Celebrating Learning Differences
We find cause to celebrate learning differences! For the majority of people, learning differences are commonly known as “Learning Disabilities”. Here at Footnotes, we prefer to focus on the ‘ability’ of a person, and repeatedly, we see high functioning autonomy, and abilities that happen in each individual that are expressed beyond the simple forms of communication – where most societies set their benchmarks. Indeed, we find time and time again that Footnotes strategies enable an effective capturing of the sometimes otherwise untapped creativity and skill sets that makes each of us so unique. Footnotes strategies are readily applicable to the following so called disabilities/disorders:
- Auditory Processing Disorder (APD),
- Language Processing Disorder,
- Non-Verbal Learning Disabilities,
- Visual Perceptual/Visual Motor Deficit,
- Executive Functioning,
- Autistic Disorder (also known as autism),
- Childhood autism,
- Early infantile autism,
- Kanner’s syndrome or infantile psychosis,
- Asperger Syndrome (also known as Asperger’s disorder, or simply Asperger’s.)

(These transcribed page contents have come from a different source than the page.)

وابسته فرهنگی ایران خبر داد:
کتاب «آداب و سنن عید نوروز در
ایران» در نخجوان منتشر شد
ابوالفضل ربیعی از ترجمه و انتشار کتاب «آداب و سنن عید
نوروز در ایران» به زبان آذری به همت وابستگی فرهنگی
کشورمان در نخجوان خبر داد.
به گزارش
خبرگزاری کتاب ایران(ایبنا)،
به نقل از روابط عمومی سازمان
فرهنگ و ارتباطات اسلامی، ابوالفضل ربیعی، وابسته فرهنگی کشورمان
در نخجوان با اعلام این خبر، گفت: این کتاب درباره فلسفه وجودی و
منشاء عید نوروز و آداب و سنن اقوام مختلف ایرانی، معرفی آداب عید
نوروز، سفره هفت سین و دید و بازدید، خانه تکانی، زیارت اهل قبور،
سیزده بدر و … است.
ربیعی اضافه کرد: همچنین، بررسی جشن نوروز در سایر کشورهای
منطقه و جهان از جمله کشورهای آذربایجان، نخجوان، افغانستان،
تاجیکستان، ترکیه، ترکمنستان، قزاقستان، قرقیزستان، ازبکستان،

- Childhood Disintegrative Disorder (also known as CDD),
- Dementia infantalis,
- Disintegrative psychosis or Heller’s syndrome,
- Pervasive Developmental Disorder (Not Otherwise Specified), also known as PDD (NOS) or atypical autism,
- Linear Thinkers – people who can pass exams but need a CV and qualifications to create a career,
- Visually impaired through to blind (- Yes! Blind people can ‘see’),
- Audio impairment through to deafness,
- Multi Lingual – but no sense of mother tongue Illiterate (for example, people who are from a culture that don’t write down their communication)
We believe that the label of disability/disorder is an inappropriate classification in terms of the many different ways in which people function uniquely. We have observed at times, how ‘support’ for disabilities can cause unnecessary stigmatism. On top of the already heavy requirement on alternative learners to be able to jump through hoops to be ‘normalised’; the help that is offered often creates a sense of alienation, and in some cases an awareness of a problem that wasn’t realised before.
We are not interested in ‘normalising’ an individual, we are interested in celebrating their uniqueness.
In short; sometimes the ‘help’ creates more of a problem. Footnotes enables an individual to think in their preferred way, process in their preferred way and communicate with themselves in their preferred way. It becomes a powerful tool that gives people the ability to communicate with the world; with the detail and expression of intelligence that, in our opinion, is far greater than had previously been required of them in linear/lexical terms. We believe that these individuals profoundly excel when they don’t have to think in the thinking-style given to them. By using the Footnotes grids, they can have peace that they will develop a form of translation once they have identified all corners of their own thought concepts and context.
The other areas that Footnotes celebrates are the numerous benefits that are found by incorporating the grid strategies into everyday living. Understanding and communication becomes open for both the learner and their support, where it may have previously felt clumsy or heavy handed. Through the accumulation of understanding, subsequent emotional connections that become apparent there is much to celebrate! With all of these so called disabilities and disorders, we know that diagnosis is clumsy, and we love hearing from those people who feel that a specific diagnosis for their child ‘doesn’t quite fit’.